You cannot directly use `drop_duplicates` on the index without converting it to a column first, because the method explicitly ignores index values according to the implementation in [`pandas/core/frame.py`](https://github.com/pandas-dev/pandas/blob/main/pandas/core/frame.py). The most efficient approach is to temporarily reset the index, deduplicate, and restore it. Alternatively, you can use boolean indexing with `df[~df.index.duplicated()]`, though this offers less control over which specific duplicate to keep compared to the `drop_duplicates` workflow.

### What is the difference between `keep='first'` and `keep='last'` when removing duplicate indices?

When you specify `keep='first'` in `drop_duplicates`, pandas retains the first occurrence of each duplicate index value in the original order and marks subsequent duplicates for removal. Conversely, `keep='last'` preserves the final occurrence of each index value and removes all earlier duplicates. If you use `keep=False`, pandas removes every row that has a duplicate index, keeping only rows with unique index values.

### Is resetting the index to remove duplicates memory efficient?

Yes, resetting the index is memory efficient because `reset_index()` does not copy the underlying data when possible; it creates a view that exposes the index as a new column. The subsequent `drop_duplicates` operation uses an O(N log N) algorithm based on lexicographic sorting rather than creating large intermediate copies. This makes the workflow suitable for large DataFrames, though you should consider chaining operations or using `inplace=True` where appropriate to control memory usage explicitly.

### Can I use `drop_duplicates` directly on a pandas Index object?

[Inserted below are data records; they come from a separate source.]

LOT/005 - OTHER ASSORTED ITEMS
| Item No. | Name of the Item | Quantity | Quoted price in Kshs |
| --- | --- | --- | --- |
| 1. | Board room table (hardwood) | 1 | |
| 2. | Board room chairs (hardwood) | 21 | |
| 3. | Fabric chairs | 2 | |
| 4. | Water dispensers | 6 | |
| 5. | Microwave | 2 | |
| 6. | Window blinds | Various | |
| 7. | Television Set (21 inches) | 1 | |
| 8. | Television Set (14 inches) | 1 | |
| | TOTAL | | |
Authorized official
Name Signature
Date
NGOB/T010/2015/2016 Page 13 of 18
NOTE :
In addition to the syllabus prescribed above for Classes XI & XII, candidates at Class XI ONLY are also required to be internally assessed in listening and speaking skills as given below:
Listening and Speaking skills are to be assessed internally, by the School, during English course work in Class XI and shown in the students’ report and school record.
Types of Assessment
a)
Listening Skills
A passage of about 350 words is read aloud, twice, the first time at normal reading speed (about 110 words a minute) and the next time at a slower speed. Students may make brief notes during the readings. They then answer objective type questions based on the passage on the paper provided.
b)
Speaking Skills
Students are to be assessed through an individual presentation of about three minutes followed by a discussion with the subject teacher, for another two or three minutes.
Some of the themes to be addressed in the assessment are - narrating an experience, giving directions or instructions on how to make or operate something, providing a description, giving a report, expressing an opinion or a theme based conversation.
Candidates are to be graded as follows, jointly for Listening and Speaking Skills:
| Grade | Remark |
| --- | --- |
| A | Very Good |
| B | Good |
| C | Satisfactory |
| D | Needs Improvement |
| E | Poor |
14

Yes, pandas Index objects have their own `drop_duplicates` method implemented in [`pandas/core/indexes/base.py`](https://github.com/pandas-dev/pandas/blob/main/pandas/core/indexes/base.py) (lines 2799‑2805). However, calling `df.index.drop_duplicates()` returns a new Index object containing only unique index values, not a DataFrame with the corresponding rows removed. To get a DataFrame with duplicate index rows removed while preserving the associated data, you should use the reset‑index workflow or boolean indexing with `df.loc[df.index.drop_duplicates()]`, ensuring proper alignment to preserve the correct rows.